◆ Given task
Sum up the statement about the Crisis Group's Papua report in two sentences.

◆ Text

• • • • •

Contact: Ed McWilliams, edmcw@msn.com

March 16, 2010 --The International Crisis Group published a report on March 11, "Indonesia: Radicalization and Dialogue in Papua," which purports to depict the growing radicalization of some Papuan groups and consequent increases in violence there. The report usefully calls for dialogue between the Indonesian Government and Papuans and for an end to restrictions on access to Papua by journalists and researchers. However, the report fundamentally misrepresents the reality in Papua (West Papua) insofar as it ascribes growing violence there to Papuan "radicals." The principal impetus toward violence continues to be the persistent and accelerating deterioration of conditions affecting Papuans.

 

The report usefully calls for dialogue between the Indonesian Government and Papuans and for an end to restrictions on access to Papua by journalists and researchers. However, the report fundamentally misrepresents the reality in Papua (West Papua) insofar as it ascribes growing violence there to Papuan "radicals."


The report ignores continued violation of Papuan human rights and the unaccountability of their security force persecutors; the marginalization of Papuans who face resumption of ethnic cleansing under the rubric of "transmigration; as well as the devastation of Papua's natural resources under the guise of development. Specifically, although the report condemns the use of the label "separatist' to "taint" Papuan activists, no where does the lengthy report describe or acknowledge the daily consequences of policies which entail legal and extra-legal intimidation, harassment and worse for Papuans who assert their rights.

• • • • •

◆ Given data

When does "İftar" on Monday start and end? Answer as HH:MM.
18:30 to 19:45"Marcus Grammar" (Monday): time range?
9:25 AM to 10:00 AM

• • • • •

◆ Written response
A March 11 International Crisis Group report on radicalization in Papua usefully calls for dialogue between the Indonesian Government and Papuans and for an end to limits on access by journalists and researchers. However, it misrepresents Papua by blaming growing violence on Papuan "radicals," when the main cause is the worsening conditions Papuans face, which the report ignores: human rights violations by unaccountable security forces, marginalization through "transmigration," and the devastation of natural resources.